Currency woes weakened Q1, says Brookfield’s listed arm

Brookfield Infrastructure Partners noted foreign currency hedges led to less net income earned in Q1 2017 compared to the same period last year.

Brookfield Asset Management’s special purpose infrastructure division blamed currency volatility for a relatively weak start to the year.

Brookfield Infrastructure Partners, a public vehicle of the $227 billion asset manager, reported a $16 million net income, and a loss of 0.03 cents per unit, for Q1. This pace is slower than the $78 million net income and 0.17 cent per-unit increase over the same period last year.

The company said in a statement that “the impact of non-cash movements of foreign currency hedges” offset net income earned in utilities, transportation, energy and telecoms.

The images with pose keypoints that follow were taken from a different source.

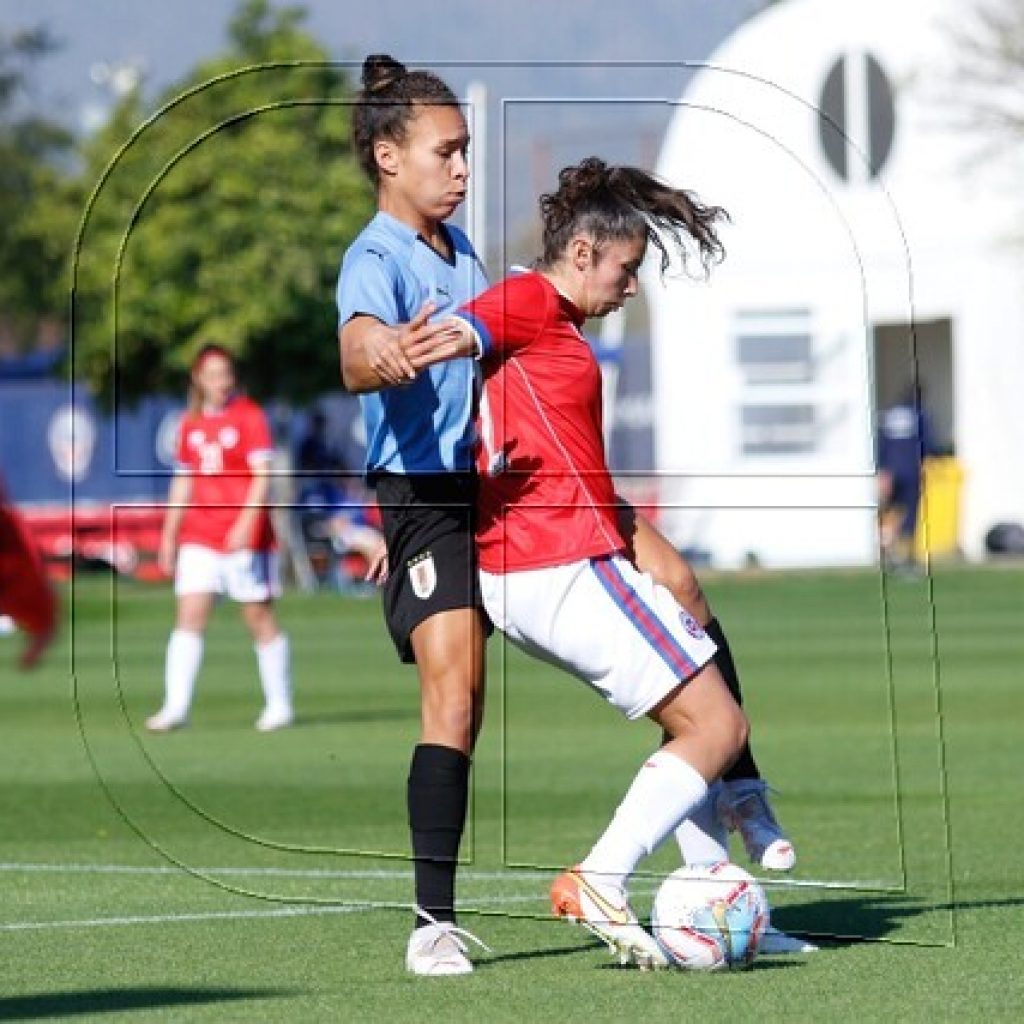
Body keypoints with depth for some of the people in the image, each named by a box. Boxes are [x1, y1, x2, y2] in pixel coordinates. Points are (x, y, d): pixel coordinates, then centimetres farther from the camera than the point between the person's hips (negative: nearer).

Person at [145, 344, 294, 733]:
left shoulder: (248, 416, -4)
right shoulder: (191, 424, 12)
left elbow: (262, 476, -10)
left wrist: (246, 523, -21)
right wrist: (169, 534, 16)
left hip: (244, 536, -5)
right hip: (199, 537, 5)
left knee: (260, 619, 2)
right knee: (189, 617, -5)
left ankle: (279, 705, 12)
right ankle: (176, 707, -8)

However, funds from operations (FFO) increased by 12 percent to $261 million, BIP’s results show.

“We started 2017 with another quarter of strong FFO growth, reflecting the contribution of new assets acquired over the last 12 months,” BIP chief executive Sam Pollock said. “Following the recent acquisition of our Brazilian natural gas transmission business, we expect to see meaningful growth in our financial results for the balance of the year.”

BIP highlighted a deal in April to acquire an interest in NTS for $1.3 billion.

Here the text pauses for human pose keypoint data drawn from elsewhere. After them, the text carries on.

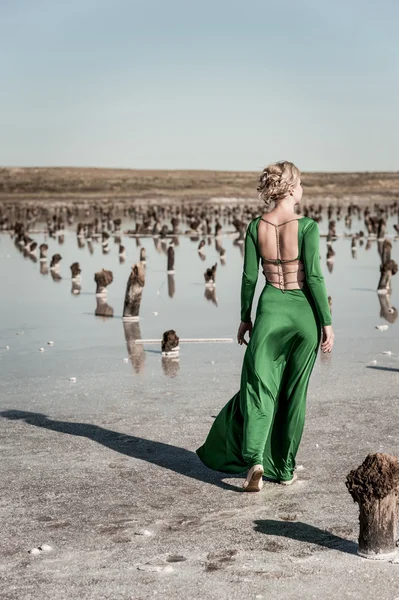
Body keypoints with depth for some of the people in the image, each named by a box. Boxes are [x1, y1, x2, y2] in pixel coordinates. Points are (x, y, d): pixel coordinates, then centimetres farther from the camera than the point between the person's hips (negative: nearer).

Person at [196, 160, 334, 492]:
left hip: (270, 309, 2)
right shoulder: (307, 226, -11)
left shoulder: (256, 226, -1)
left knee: (258, 386, 3)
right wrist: (327, 322, -6)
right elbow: (314, 276, -13)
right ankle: (285, 468, 18)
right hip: (304, 311, -2)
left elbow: (249, 277, 2)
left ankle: (255, 459, -17)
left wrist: (245, 317, 13)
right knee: (294, 393, 10)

The company said transactions such as its stake increase in a Brazilian toll road business, as well as toll road investments in India and Peru, led to transportation assets being its portfolio’s best performers, generating $123 million of FFO this quarter.

Last week, Brookfield Business Partners, another public vehicle Brookfield Asset Management owns, purchased a 26 percent stake in Brazil’s largest private water distribution company for $340 million.